Serve, Young Africa and women in sustainable development
Women play a critical role in sustainable development. When they are educated and healthy, their families, communities and countries benefit. Empowered women contribute to the health and productivity of whole families and communities and they improve prospects for the next generation. However, despite firm evidence demonstrating the importance of women’s empowerment towards reducing poverty, promoting development and addressing the world’s most urgent challenges, gender equality remains an unfulfilled promise.
Serve has worked in partnership with Young Africa Zimbabwe since 2008. Young Africa provides education, practical skills training and life skills training to over 400 young people daily. Over 1,000 young people daily access some service at Young Africa Zimbabwe. Empowering young girls and women is at the core of Young Africa’s programmes.

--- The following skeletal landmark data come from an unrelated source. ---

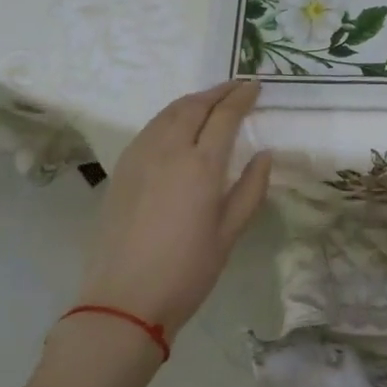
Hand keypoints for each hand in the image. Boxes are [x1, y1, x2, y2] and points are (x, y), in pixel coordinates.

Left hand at [81, 81, 272, 337]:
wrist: (124, 300)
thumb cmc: (187, 271)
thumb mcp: (230, 233)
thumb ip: (250, 189)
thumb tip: (265, 156)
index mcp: (200, 166)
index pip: (225, 116)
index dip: (242, 97)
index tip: (255, 86)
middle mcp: (168, 151)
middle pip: (194, 106)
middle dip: (218, 91)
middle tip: (237, 87)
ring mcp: (140, 158)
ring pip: (168, 113)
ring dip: (193, 100)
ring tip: (211, 100)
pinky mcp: (122, 170)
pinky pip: (150, 128)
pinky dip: (171, 115)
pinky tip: (178, 125)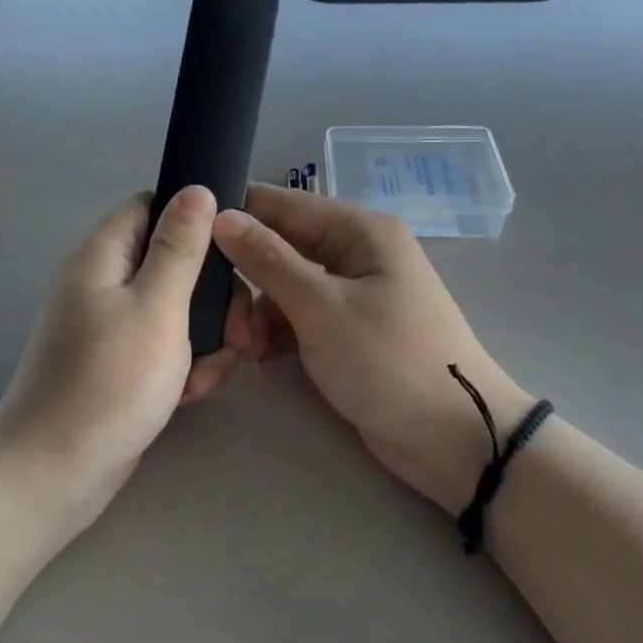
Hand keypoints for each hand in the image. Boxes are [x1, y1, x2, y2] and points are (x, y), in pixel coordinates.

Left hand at [0, 186, 245, 545]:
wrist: (53, 475)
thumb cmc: (109, 382)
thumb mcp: (157, 307)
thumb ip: (180, 247)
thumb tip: (197, 188)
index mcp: (102, 256)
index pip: (151, 206)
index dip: (194, 218)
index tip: (234, 250)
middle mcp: (102, 284)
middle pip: (170, 261)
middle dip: (212, 292)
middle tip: (240, 330)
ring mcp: (108, 328)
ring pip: (174, 309)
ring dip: (205, 334)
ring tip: (216, 369)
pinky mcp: (118, 366)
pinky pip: (162, 347)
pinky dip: (184, 364)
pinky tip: (194, 393)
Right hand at [215, 184, 533, 514]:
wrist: (453, 439)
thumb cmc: (389, 361)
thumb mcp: (322, 307)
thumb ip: (268, 260)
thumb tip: (220, 215)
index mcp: (358, 230)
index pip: (280, 204)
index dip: (234, 218)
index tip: (189, 245)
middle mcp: (354, 251)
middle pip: (278, 247)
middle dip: (246, 280)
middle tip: (225, 322)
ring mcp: (352, 292)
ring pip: (283, 286)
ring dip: (258, 314)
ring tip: (247, 351)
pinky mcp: (347, 329)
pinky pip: (298, 317)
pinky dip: (278, 334)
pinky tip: (264, 361)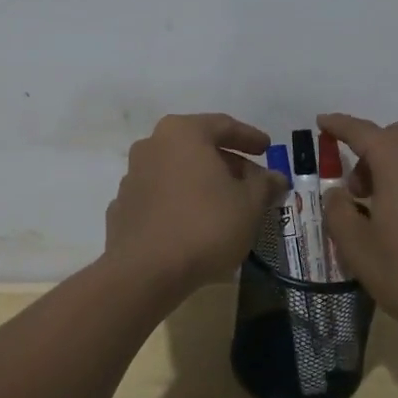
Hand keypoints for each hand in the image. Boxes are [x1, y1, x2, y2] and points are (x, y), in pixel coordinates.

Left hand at [104, 113, 287, 296]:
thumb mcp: (249, 204)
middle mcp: (152, 145)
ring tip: (225, 204)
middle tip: (251, 181)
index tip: (267, 148)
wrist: (145, 272)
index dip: (249, 137)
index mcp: (183, 133)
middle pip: (197, 147)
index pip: (223, 125)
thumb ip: (264, 185)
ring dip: (202, 182)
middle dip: (227, 162)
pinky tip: (193, 222)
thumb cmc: (205, 225)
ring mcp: (132, 176)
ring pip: (176, 171)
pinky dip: (179, 202)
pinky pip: (160, 196)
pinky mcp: (122, 207)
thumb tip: (276, 177)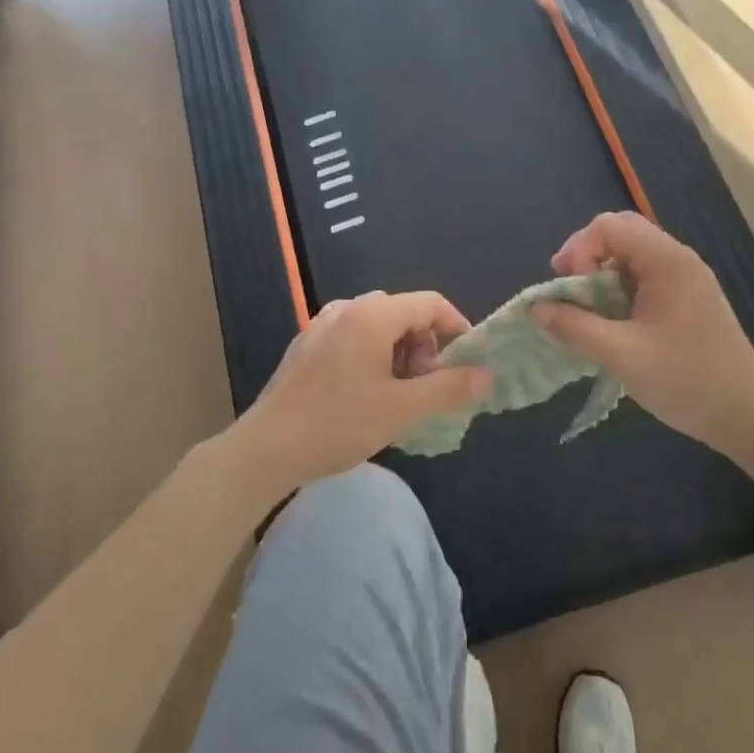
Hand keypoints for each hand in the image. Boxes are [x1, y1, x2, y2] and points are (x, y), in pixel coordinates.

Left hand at [232, 290, 490, 492]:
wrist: (266, 449)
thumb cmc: (338, 423)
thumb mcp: (402, 409)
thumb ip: (448, 388)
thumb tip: (487, 376)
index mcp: (372, 315)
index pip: (430, 303)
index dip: (456, 327)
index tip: (467, 362)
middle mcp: (346, 310)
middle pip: (403, 313)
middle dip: (425, 346)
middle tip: (426, 387)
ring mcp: (321, 326)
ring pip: (377, 327)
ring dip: (400, 354)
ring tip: (399, 396)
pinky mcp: (306, 347)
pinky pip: (353, 339)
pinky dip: (373, 357)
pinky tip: (367, 396)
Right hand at [532, 212, 753, 453]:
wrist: (749, 416)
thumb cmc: (686, 381)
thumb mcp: (622, 356)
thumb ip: (575, 327)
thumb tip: (535, 308)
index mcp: (667, 262)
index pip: (609, 226)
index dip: (579, 250)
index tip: (569, 289)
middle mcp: (677, 260)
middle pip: (620, 234)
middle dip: (585, 258)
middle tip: (567, 293)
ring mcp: (685, 279)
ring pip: (630, 256)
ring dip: (600, 276)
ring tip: (585, 312)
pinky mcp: (686, 300)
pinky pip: (643, 278)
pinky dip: (618, 291)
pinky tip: (610, 323)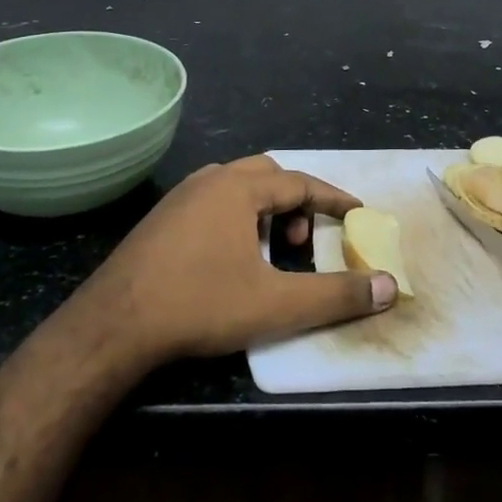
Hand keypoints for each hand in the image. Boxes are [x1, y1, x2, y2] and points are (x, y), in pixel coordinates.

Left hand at [85, 154, 394, 364]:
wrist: (112, 326)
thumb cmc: (200, 304)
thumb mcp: (277, 305)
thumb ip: (336, 295)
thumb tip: (388, 287)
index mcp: (239, 188)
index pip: (300, 182)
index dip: (333, 198)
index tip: (358, 213)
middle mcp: (209, 180)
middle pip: (267, 175)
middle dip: (295, 201)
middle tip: (305, 238)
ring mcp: (179, 198)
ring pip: (235, 187)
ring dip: (263, 210)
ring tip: (270, 250)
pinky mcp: (159, 220)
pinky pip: (211, 203)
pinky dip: (235, 218)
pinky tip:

Life-skills training, incorporated into all courses at Young Africa, equips young women with knowledge and skills in areas relevant to their lives including sexual and reproductive health. In 2012, Serve were accepted onto Irish Aid’s four year Programme Funding. Irish Aid’s funding supports Young Africa’s skills training programme. Serve works very closely with Young Africa and have recently developed a Life Skills Training Manual. This resource will be used by all Young Africa facilitators over the coming years in delivering life skills classes to thousands of young people. Serve also has a long term volunteer placed at Young Africa Zimbabwe to support capacity building of our partner.